Extrait à lire.
Plus grave pour la suite, le contrat ne comporte pas d'annexes financières précises comme il est d'usage et renvoie à des discussions annuelles. L'association est de type fermé et comporte seulement six membres titulaires pour un Conseil d'administration de huit membres, auxquels sont invités avec voix consultatives les représentants des collectivités publiques participant. En fait, le vrai pouvoir est détenu par un « comité de suivi » composé des représentants des collectivités apportant des financements.

Jeu de données.

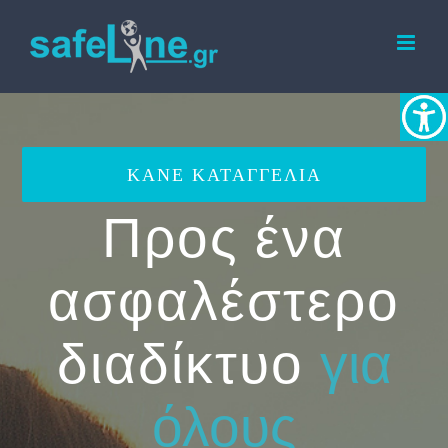
Skip
to
content
ΚΑΝΕ ΚΑΤΑΓΓΕΛΙΑ
Προς ένα
ασφαλέστερο
διαδίκτυο
για
όλους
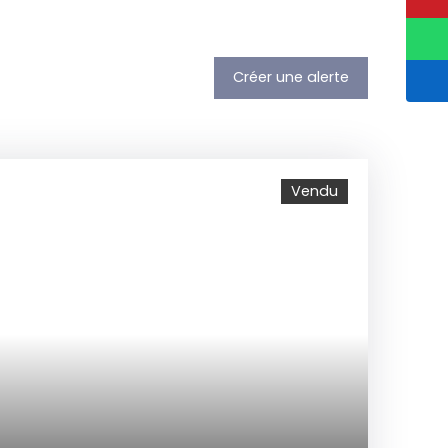
Créer une alerte
Vendu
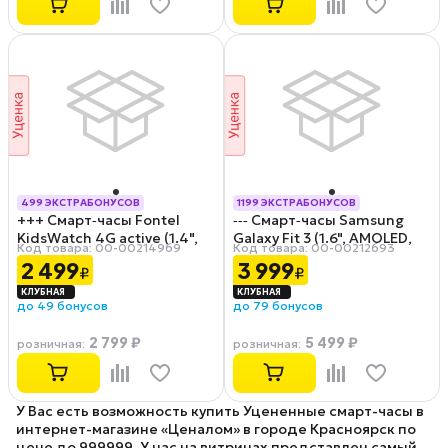
499 ЭКСТРАБОНУСОВ
1199 ЭКСТРАБОНУСОВ
+++ Смарт‑часы Fontel
‑‑‑ Смарт‑часы Samsung
РАССРОЧКА 0-0-12
РАССРОЧКА 0-0-12
KidsWatch 4G active (1.4",
Galaxy Fit 3 (1.6", AMOLED,
Код товара: 00-00214969
Код товара: 00-00212693
IPS, 240x240, cam 0.3Мп,
402x256, IP68, 208 мАч,
2 499
3 999
₽
₽
IP67, GPS, LBS, 800 мАч,
серый) Б/У 9/10
розовый) Царапины на
до 49 бонусов
до 79 бонусов
экране 9/10
2 799 ₽
5 499 ₽
розничная
:
розничная
:
У Вас есть возможность купить Уцененные смарт-часы в
интернет-магазине «Ценалом» в городе Красноярск по
цене до 999999. У нас на витринах представлен самый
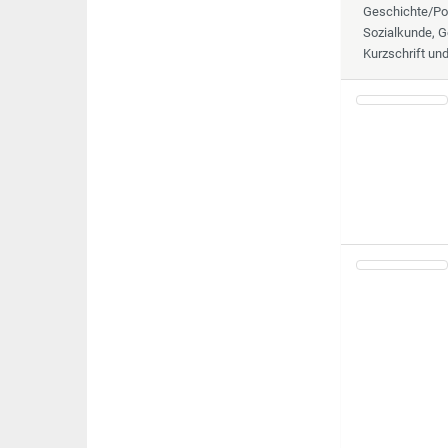
Geschichte/Pol
Sozialkunde, G
Kurzschrift un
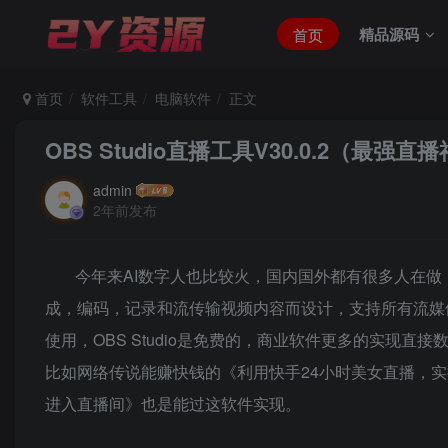
精品源码
首页
首页
软件工具
电脑软件
正文
OBS Studio直播工具V30.0.2（最
admin
2年前发布
今年来AI数字人也比较火，国内国外都有很多人在做，O
成，编码，记录和流传输视频内容而设计，支持所有流媒
使用，OBS Studio是免费的，商业软件更多的实现
比如网络传说能赚快钱的《利用快手24小时美女直播，实操
进入直播间》也是能过这软件实现。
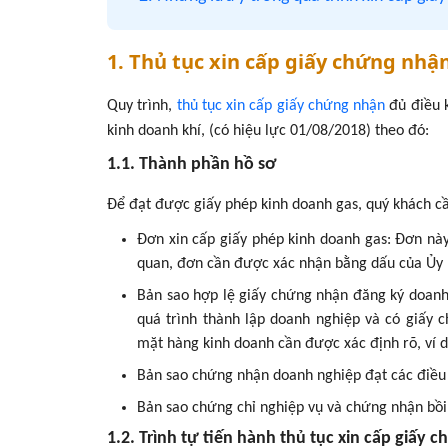
1. Thủ tục xin cấp giấy chứng nhậ
Quy trình,
thủ tục xin cấp giấy chứng nhận
đủ điều 
kinh doanh khí, (có hiệu lực 01/08/2018) theo đó:
1.1. Thành phần hồ sơ
Để đạt được giấy phép kinh doanh gas, quý khách cầ
Đơn xin cấp giấy phép kinh doanh gas: Đơn này
quan, đơn cần được xác nhận bằng dấu của Ủy 
Bản sao hợp lệ giấy chứng nhận đăng ký doanh 
quá trình thành lập doanh nghiệp và có giấy 
mặt hàng kinh doanh cần được xác định rõ, ví d
Bản sao chứng nhận doanh nghiệp đạt các điều
Bản sao chứng chỉ nghiệp vụ và chứng nhận bồi 
1.2. Trình tự tiến hành thủ tục xin cấp giấy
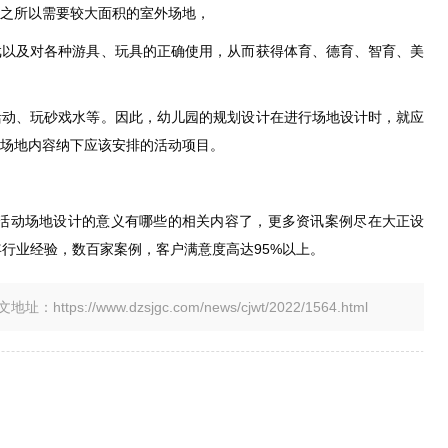
之所以需要较大面积的室外场地，
戏以及对各种游具、玩具的正确使用，从而获得体育、德育、智育、美
活动、玩砂戏水等。因此，幼儿园的规划设计在进行场地设计时，就应
场地内容纳下应该安排的活动项目。
外活动场地设计的意义有哪些的相关内容了，更多资讯案例尽在大正设
年行业经验，数百家案例，客户满意度高达95%以上。
tps://www.dzsjgc.com/news/cjwt/2022/1564.html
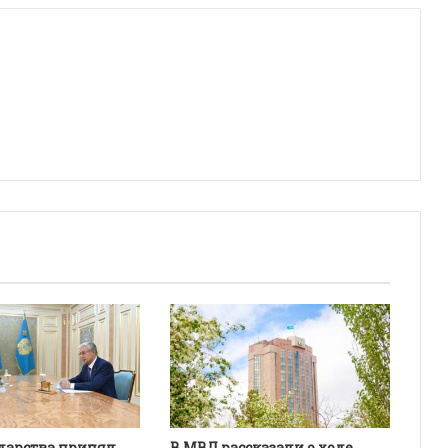
ударства принял
В МВД рассказали о ходе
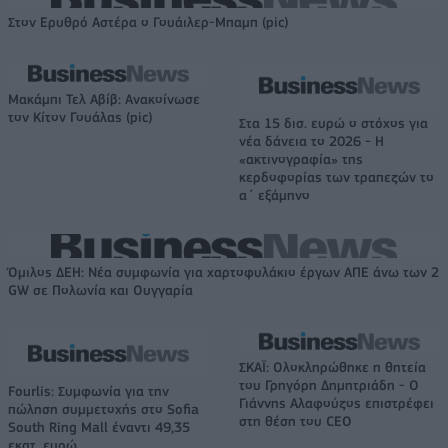
Στον Ερυθρό Αστέρα ο Γουάιλερ-Μπαμπ (pic)
Μακάμπι Τελ Αβίβ: Ανακοίνωσε
τον Κίτον Γουάλας (pic)
Στα 15 δισ. ευρώ ο στόχος για
νέα δάνεια το 2026 - Η
«ακτινογραφία» της
κερδοφορίας των τραπεζών το
α΄ εξάμηνο
Όμιλος ΔΕΗ: Νέα συμφωνία για χαρτοφυλάκιο έργων ΑΠΕ άνω των 2
GW σε Πολωνία και Ουγγαρία
ΣΚΑΪ: Ολοκληρώθηκε η θητεία
του Γρηγόρη Δημητριάδη - Ο
Fourlis: Συμφωνία για την
Γιάννης Αλαφούζος επιστρέφει
πώληση συμμετοχής στο Sofia
στη θέση του CEO
South Ring Mall έναντι 49,35
εκατ. ευρώ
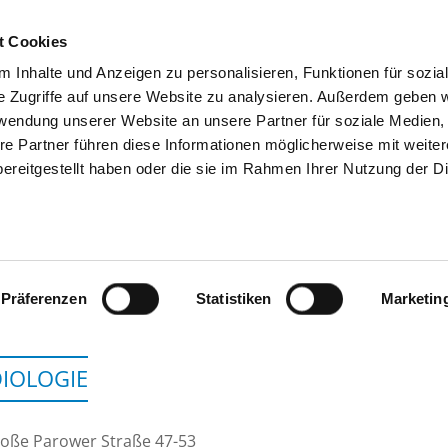
t Cookies
 Inhalte und Anzeigen zu personalisieren, Funktionen für sozia
SEARCH
TIPS & HELP
THE GHD
e Zugriffe auf unsere Website zu analysieren. Außerdem geben w
rwendung unserer Website an unsere Partner für soziale Medien
re Partner führen diese Informationen möglicherweise mit weite
ereitgestellt haben oder die sie im Rahmen Ihrer Nutzung der D
HELIOS HANSEKLINIKUM
Präferenzen
Statistiken
Marketin
IOLOGIE
oße Parower Straße 47-53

Énoncé de la tâche.
Poursuivez l'extrait sur le contrat et la gouvernance de l'association à partir de sa dernière phrase. Il n'est pas nécessaire de consulter les entrées.

Résultat.
La dualité entre structures de décisions officielles et officieuses va susciter un certain flou dans la gestion quotidienne et rendre incohérente la gestion d'un organisme par suite de conflits entre le président de l'association et son directeur. A partir de là, l'association ne s'adapte tardivement à un contexte marqué par la non-obtention d'un certain nombre de subventions. Le conflit s'envenime entre M. Loichemol et son directeur, qui est licencié en décembre 2001 pour cause réelle et sérieuse, ainsi que quatre autres agents de l'association, qui avaient pris le parti de ce dernier dans une lettre ouverte critiquant violemment la gestion du projet par le directeur de l'association.

En avril 2002, trois des quatre cadres licenciés sont réintégrés dans la mesure où ils bénéficiaient des protections légales en tant que délégués du personnel et délégués syndicaux.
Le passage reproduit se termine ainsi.